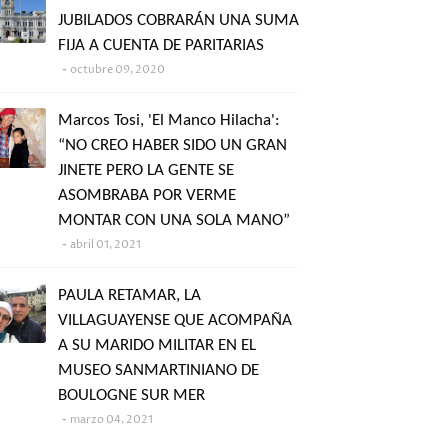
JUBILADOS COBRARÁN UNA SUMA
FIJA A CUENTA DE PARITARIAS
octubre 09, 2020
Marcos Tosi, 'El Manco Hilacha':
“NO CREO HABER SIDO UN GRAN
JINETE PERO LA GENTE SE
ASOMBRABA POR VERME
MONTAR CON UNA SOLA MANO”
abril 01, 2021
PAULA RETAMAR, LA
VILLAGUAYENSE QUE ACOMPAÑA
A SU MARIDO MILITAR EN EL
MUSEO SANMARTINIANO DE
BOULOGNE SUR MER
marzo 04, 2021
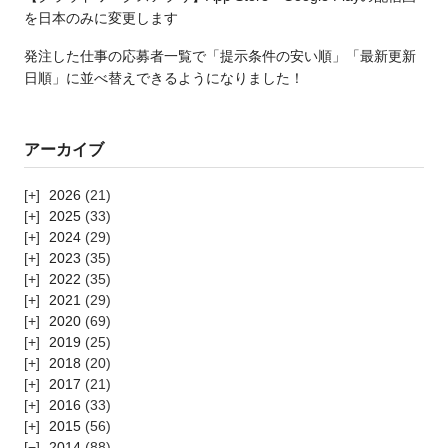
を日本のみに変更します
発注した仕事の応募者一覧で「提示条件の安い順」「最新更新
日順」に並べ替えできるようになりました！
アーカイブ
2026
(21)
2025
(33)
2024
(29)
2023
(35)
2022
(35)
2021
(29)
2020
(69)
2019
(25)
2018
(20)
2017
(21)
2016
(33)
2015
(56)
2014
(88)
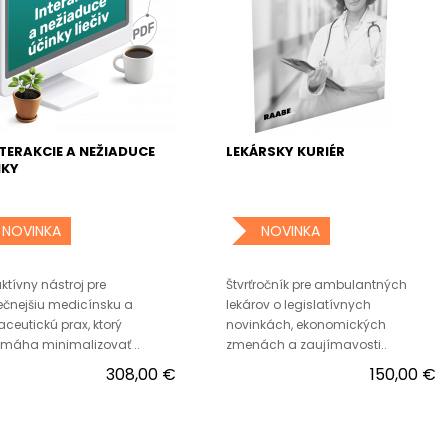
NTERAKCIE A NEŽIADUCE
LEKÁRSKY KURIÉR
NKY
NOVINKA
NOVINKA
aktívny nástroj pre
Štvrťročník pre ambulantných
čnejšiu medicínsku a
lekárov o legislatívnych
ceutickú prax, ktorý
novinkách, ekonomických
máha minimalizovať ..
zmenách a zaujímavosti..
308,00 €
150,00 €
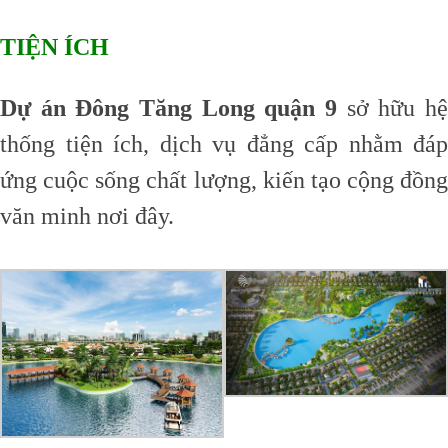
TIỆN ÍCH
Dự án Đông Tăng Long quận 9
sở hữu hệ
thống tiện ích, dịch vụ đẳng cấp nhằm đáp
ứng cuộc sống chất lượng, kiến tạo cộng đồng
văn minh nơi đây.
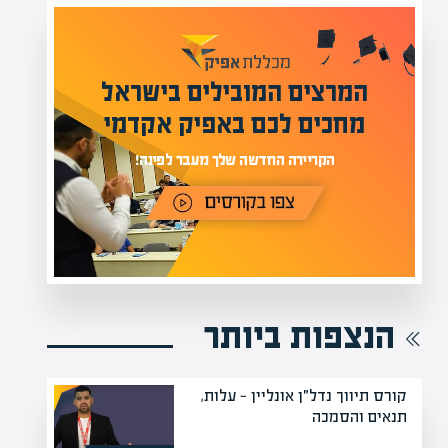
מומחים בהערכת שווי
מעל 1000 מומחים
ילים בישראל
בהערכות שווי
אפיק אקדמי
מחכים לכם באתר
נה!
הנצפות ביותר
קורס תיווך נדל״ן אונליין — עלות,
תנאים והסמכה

════

* Task requirements:
Copy down the text of every entry above, line for line and character for character, leaving out the bracketed picture lines.

* Your response:
JUBILADOS COBRARÁN UNA SUMA
FIJA A CUENTA DE PARITARIAS
octubre 09, 2020
Marcos Tosi, 'El Manco Hilacha':
“NO CREO HABER SIDO UN GRAN
JINETE PERO LA GENTE SE
ASOMBRABA POR VERME
MONTAR CON UNA SOLA MANO”
abril 01, 2021
PAULA RETAMAR, LA
VILLAGUAYENSE QUE ACOMPAÑA
A SU MARIDO MILITAR EN EL
MUSEO SANMARTINIANO DE
BOULOGNE SUR MER
marzo 04, 2021
を日本のみに変更します
発注した仕事の応募者一覧で「提示条件の安い順」「最新更新
日順」に並べ替えできるようになりました！
アーカイブ
2026
(21)
2025
(33)
2024
(29)
2023
(35)
2022
(35)
2021
(29)
2020
(69)
2019
(25)
2018
(20)
2017
(21)
2016
(33)
2015
(56)
2014
(88)
NTERAKCIE A NEŽIADUCE
LEKÁRSKY KURIÉR
NKY
NOVINKA
NOVINKA
aktívny nástroj pre
Štvrťročník pre ambulantných
čnejšiu medicínsku a
lekárov o legislatívnych
ceutickú prax, ktorý
novinkách, ekonomických
máha minimalizovať ..
zmenách a zaujímavosti..
308,00 €
150,00 €
TIỆN ÍCH
Dự án Đông Tăng Long quận 9
sở hữu hệ
thống tiện ích, dịch vụ đẳng cấp nhằm đáp
ứng cuộc sống chất lượng, kiến tạo cộng đồng
văn minh nơi đây.
מומחים בהערכת שווי
מעל 1000 מומחים
ילים בישראל
בהערכות שווי
אפיק אקדמי
מחכים לכם באתר
נה!
הנצפות ביותר
קורס תיווך נדל״ן אונליין — עלות,
תנאים והסמכה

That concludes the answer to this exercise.